Output only the lines below from the one holding "- 넥스트 키 락 (Next Key Lock)" down to the one holding "2. Enhanced documentation", both end lines included and every picture dropped.

(Items listed in a dataset)
+++++

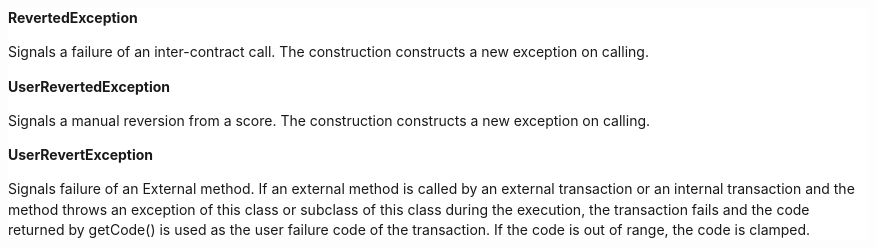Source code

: **RevertedException**

Signals a failure of an inter-contract call. The construction constructs a new exception on calling.

**UserRevertedException**

Signals a manual reversion from a score. The construction constructs a new exception on calling.

**UserRevertException**

Signals failure of an External method. If an external method is called by an external transaction or an internal transaction and the method throws an exception of this class or subclass of this class during the execution, the transaction fails and the code returned by getCode() is used as the user failure code of the transaction. If the code is out of range, the code is clamped.
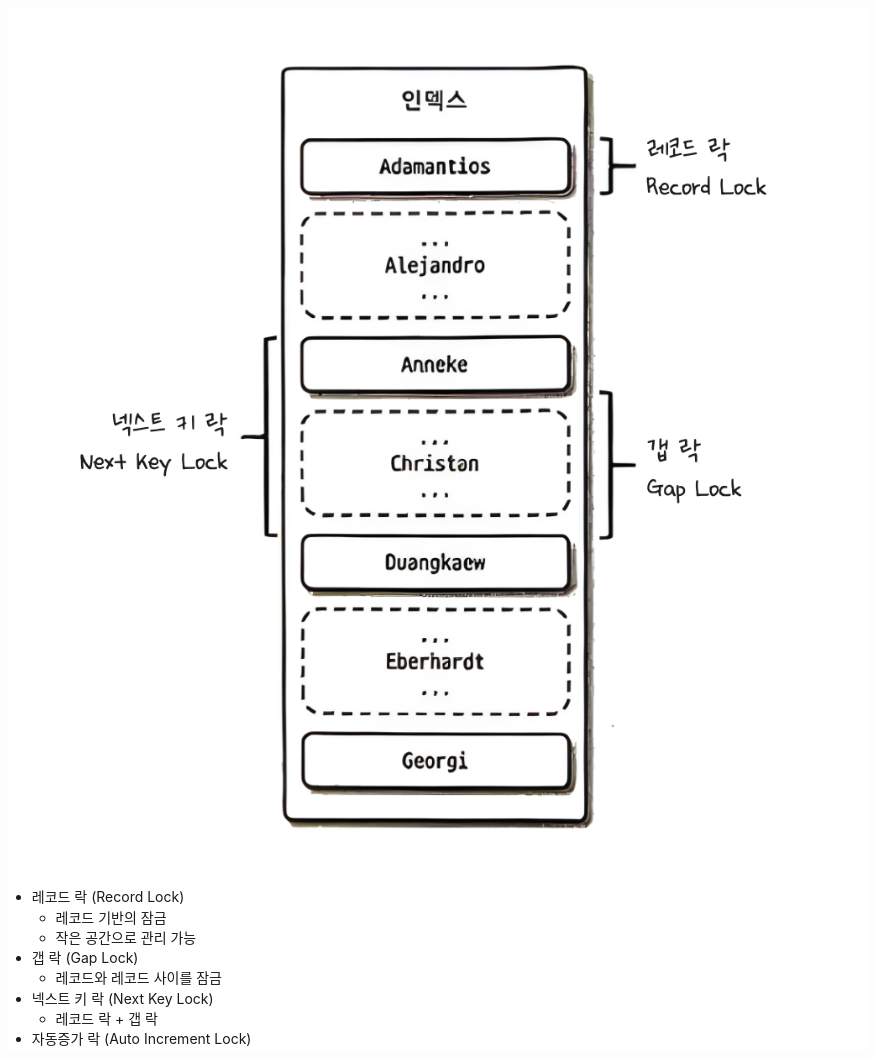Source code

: ![innodb_storage_lock](/assets/images/2024-09-07-mysql-lock-and-transaction/innodb_storage_lock.png)

- 레코드 락 (Record Lock)
  - 레코드 기반의 잠금
  - 작은 공간으로 관리 가능
- 갭 락 (Gap Lock)
  - 레코드와 레코드 사이를 잠금
- 넥스트 키 락 (Next Key Lock)
  - 레코드 락 + 갭 락
- 자동증가 락 (Auto Increment Lock)
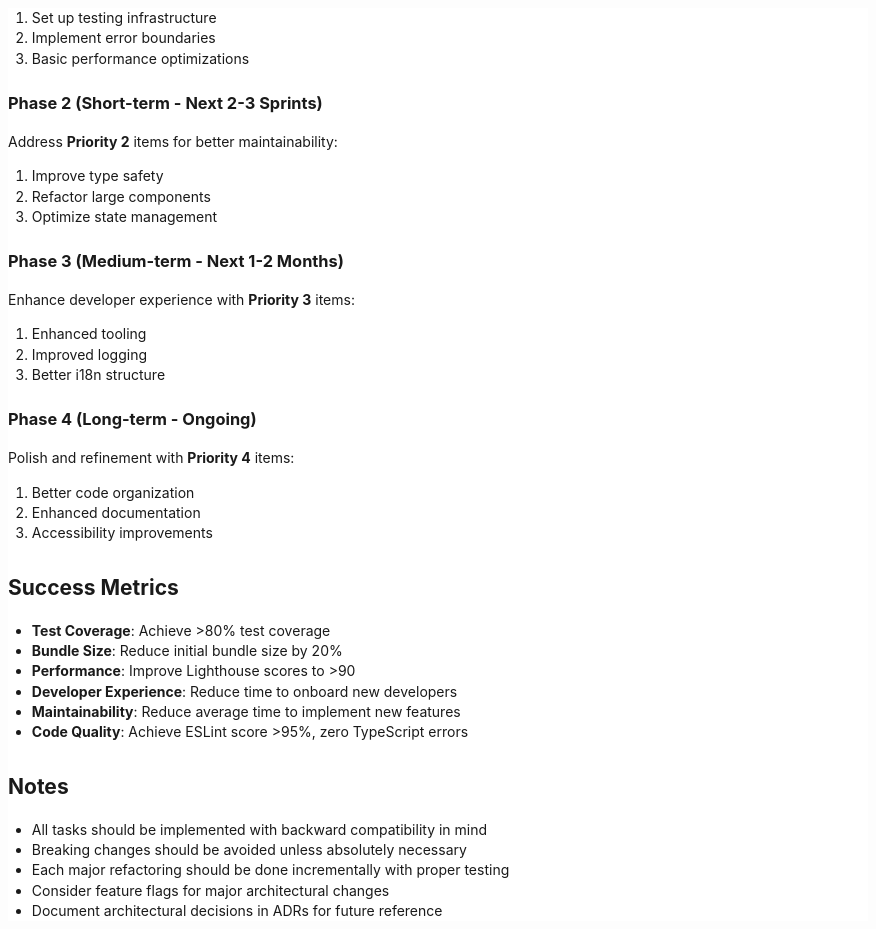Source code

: 1. Set up testing infrastructure
2. Implement error boundaries
3. Basic performance optimizations

### Phase 2 (Short-term - Next 2-3 Sprints)

Address **Priority 2** items for better maintainability:

1. Improve type safety
2. Refactor large components
3. Optimize state management

### Phase 3 (Medium-term - Next 1-2 Months)

Enhance developer experience with **Priority 3** items:

1. Enhanced tooling
2. Improved logging
3. Better i18n structure

### Phase 4 (Long-term - Ongoing)

Polish and refinement with **Priority 4** items:

1. Better code organization
2. Enhanced documentation
3. Accessibility improvements

## Success Metrics

- **Test Coverage**: Achieve >80% test coverage
- **Bundle Size**: Reduce initial bundle size by 20%
- **Performance**: Improve Lighthouse scores to >90
- **Developer Experience**: Reduce time to onboard new developers
- **Maintainability**: Reduce average time to implement new features
- **Code Quality**: Achieve ESLint score >95%, zero TypeScript errors

## Notes

- All tasks should be implemented with backward compatibility in mind
- Breaking changes should be avoided unless absolutely necessary
- Each major refactoring should be done incrementally with proper testing
- Consider feature flags for major architectural changes
- Document architectural decisions in ADRs for future reference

+++++

**SOLUTION TO THE PROBLEM:**
- 넥스트 키 락 (Next Key Lock)
  - 레코드 락 + 갭 락
- 자동증가 락 (Auto Increment Lock)
Source code

: 1. Set up testing infrastructure
2. Implement error boundaries
3. Basic performance optimizations

### Phase 2 (Short-term - Next 2-3 Sprints)

Address **Priority 2** items for better maintainability:

1. Improve type safety
2. Refactor large components
3. Optimize state management

### Phase 3 (Medium-term - Next 1-2 Months)

Enhance developer experience with **Priority 3** items:

1. Enhanced tooling
2. Improved logging
3. Better i18n structure

### Phase 4 (Long-term - Ongoing)

Polish and refinement with **Priority 4** items:

1. Better code organization
2. Enhanced documentation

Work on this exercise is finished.